To address some of the challenges around how we communicate we also want to find a way to create a unique channel or space for engineers to discuss the details of the incident - a “conversation bridge” in our persistent group chat tool -which for Tailwind Traders is Microsoft Teams.
We want a channel that is unique to the incident only. We do not want conversations about other engineering efforts.We don’t want conversations about what people are doing for lunch.
Creating a repeatable response plan means establishing who does what when something goes wrong. We don’t want there to be any question around who is supposed to be doing what.
Because of this, it is important to establish roles and the associated expectations. This isn’t a separation of duties exercise. In fact, we want to encourage less of that. It is however, a way of establishing better coordination and communication. It prevents people from stepping on each others toes while enabling cross-collaboration amongst not only on-call rosters, but an entire organization.

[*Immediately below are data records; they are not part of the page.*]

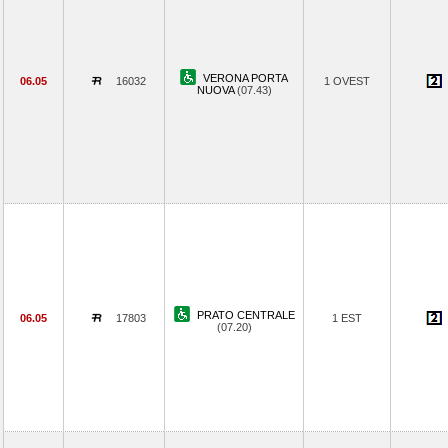
VERONA PORTA
06.05
16032
1 OVEST
NUOVA
(07.43)
PRATO CENTRALE
06.05
17803
1 EST
(07.20)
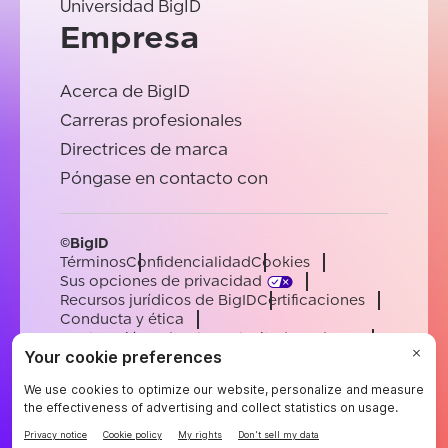
Universidad BigID
Empresa
Acerca de BigID
Carreras profesionales
Directrices de marca
Póngase en contacto con
©BigID
Términos
Confidencialidad
Cookies
Sus opciones de privacidad
Recursos jurídicos de BigID
Certificaciones
Conducta y ética
Declaración sobre la esclavitud moderna
Subprocesadores
Ayuda
Carreras profesionales
[email protected]
English
German
French
Spanish
Portuguese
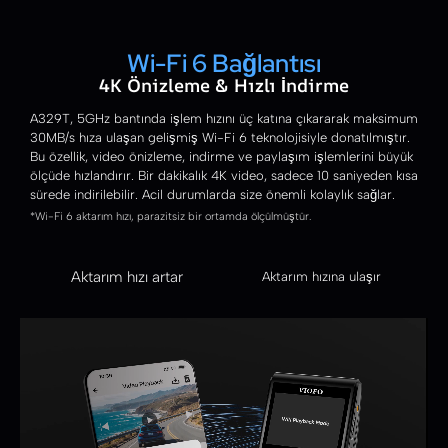
Wi-Fi 6 Bağlantısı
4K Önizleme & Hızlı İndirme
A329T, 5GHz bantında işlem hızını üç katına çıkararak maksimum
30MB/s hıza ulaşan gelişmiş Wi-Fi 6 teknolojisiyle donatılmıştır.
Bu özellik, video önizleme, indirme ve paylaşım işlemlerini büyük
ölçüde hızlandırır. Bir dakikalık 4K video, sadece 10 saniyeden kısa
sürede indirilebilir. Acil durumlarda size önemli kolaylık sağlar.
*Wi-Fi 6 aktarım hızı, parazitsiz bir ortamda ölçülmüştür.
Aktarım hızı artar
Aktarım hızına ulaşır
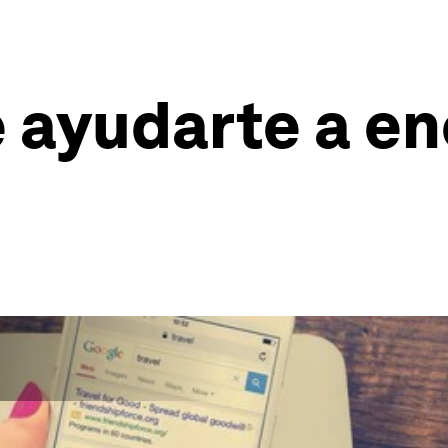
 ayudarte a en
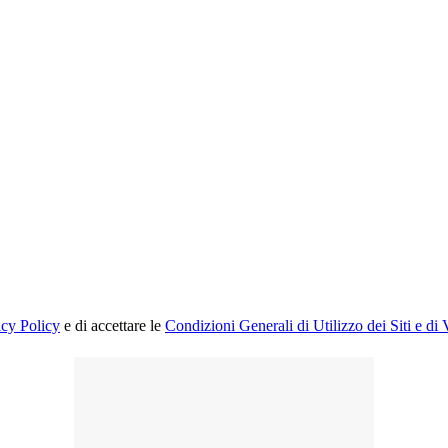
acy Policy
e di accettare le
Condizioni Generali di Utilizzo dei Siti e di 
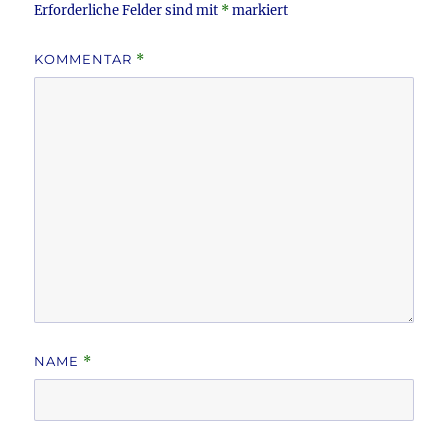
Erforderliche Felder sind mit
*
markiert
KOMMENTAR
*
NAME
*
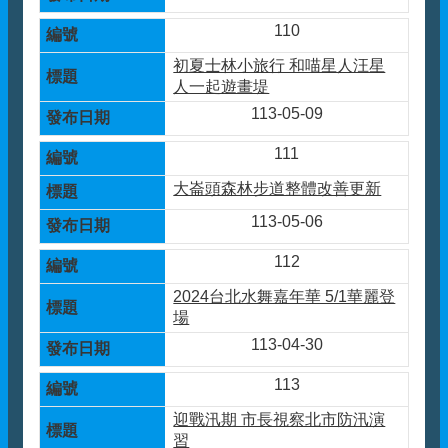
110
初夏士林小旅行 和喵星人汪星
人一起遊畫堤
113-05-09
111
大崙頭森林步道整體改善更新
113-05-06
112
2024台北水舞嘉年華 5/1華麗登
場
113-04-30
113
迎戰汛期 市長視察北市防汛演
習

Rosters establish a framework around who is on-call at any given point. A roster, or team, is made up of multiple engineers. Rosters can also contain multiple rotations. I’m testing out how to edit a page.
Creating an on-call roster using Azure Table Storage
People shouldn’t have to be on-call for long periods of time. It’s detrimental to their health and therefore the systems they create and look after.

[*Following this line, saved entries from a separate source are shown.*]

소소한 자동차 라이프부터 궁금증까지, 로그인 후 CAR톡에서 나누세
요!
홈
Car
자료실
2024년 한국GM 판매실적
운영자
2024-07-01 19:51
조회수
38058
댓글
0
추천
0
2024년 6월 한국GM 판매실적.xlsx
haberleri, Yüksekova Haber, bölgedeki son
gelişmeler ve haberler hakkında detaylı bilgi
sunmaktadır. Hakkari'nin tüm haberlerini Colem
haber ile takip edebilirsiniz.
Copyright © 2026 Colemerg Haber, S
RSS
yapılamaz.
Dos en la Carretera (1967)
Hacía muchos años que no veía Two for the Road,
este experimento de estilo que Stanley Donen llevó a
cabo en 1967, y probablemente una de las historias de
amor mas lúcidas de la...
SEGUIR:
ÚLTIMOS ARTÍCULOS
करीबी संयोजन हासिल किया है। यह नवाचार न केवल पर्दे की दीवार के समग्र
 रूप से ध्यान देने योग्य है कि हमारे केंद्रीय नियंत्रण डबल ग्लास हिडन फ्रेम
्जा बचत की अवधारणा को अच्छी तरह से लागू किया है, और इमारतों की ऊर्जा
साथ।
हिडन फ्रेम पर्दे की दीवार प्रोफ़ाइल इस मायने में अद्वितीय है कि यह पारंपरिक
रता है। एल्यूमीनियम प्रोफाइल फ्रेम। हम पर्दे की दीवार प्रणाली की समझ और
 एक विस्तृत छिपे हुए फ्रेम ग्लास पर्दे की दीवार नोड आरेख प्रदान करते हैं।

In order to make sure people aren’t expected to respond to problems 24-hours a day, indefinitely, we use rotations. Also referred to as scheduled shifts. That way people can take turns.

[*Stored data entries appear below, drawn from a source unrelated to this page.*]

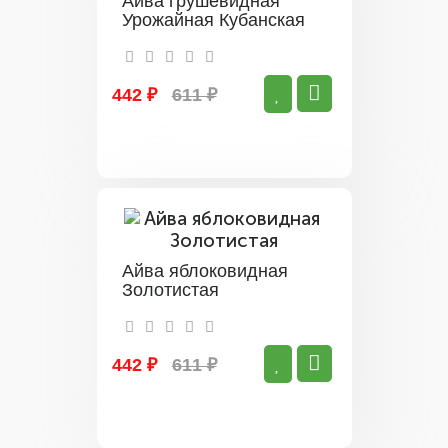
Айва грушевидная
Урожайная Кубанская
442 ₽
611 ₽
Айва яблоковидная
Золотистая
442 ₽
611 ₽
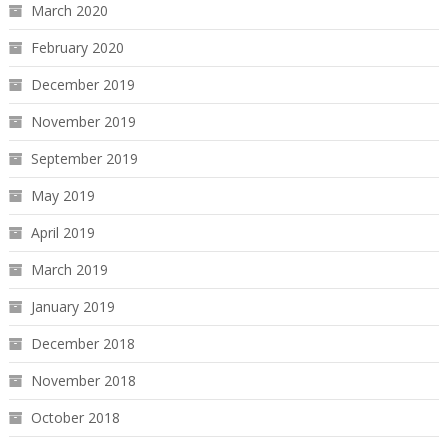
March 2020
February 2020
December 2019
November 2019
September 2019
May 2019
April 2019
March 2019
January 2019
December 2018
November 2018
October 2018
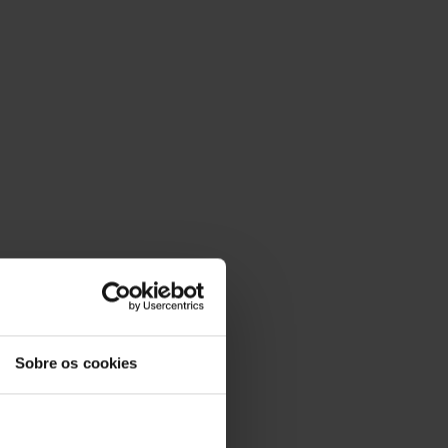
Sobre os cookies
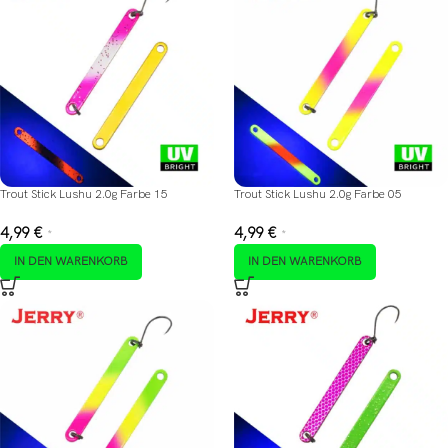
Trout Stick Lushu 2.0g Farbe 15
Trout Stick Lushu 2.0g Farbe 05
4,99
€
4,99
€
*
*
IN DEN WARENKORB
IN DEN WARENKORB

Being on-call requires a heavy cognitive task which then negatively impacts many aspects of a person’s life.
The Communication Coordinator is meant to be the person working in conjunction with the incident commander to share more information beyond those who are in the firefight actively working to recover from the incident itself. That could be customers. It could be the sales and marketing teams. Maybe your customer support. There are many people within an organization who need to be made aware of what’s taking place and the status around how things are progressing.
Another key role to identify, in many cases, is the incident commander. An incident commander can be extremely helpful when you have got a large-scale outage that effects a lot of different components or requires coordination across many teams and different systems. They are great for making sure that engineers stay focused and they are working on their own remediation efforts… Ensuring people are not stepping on each other or undoing each other’s work.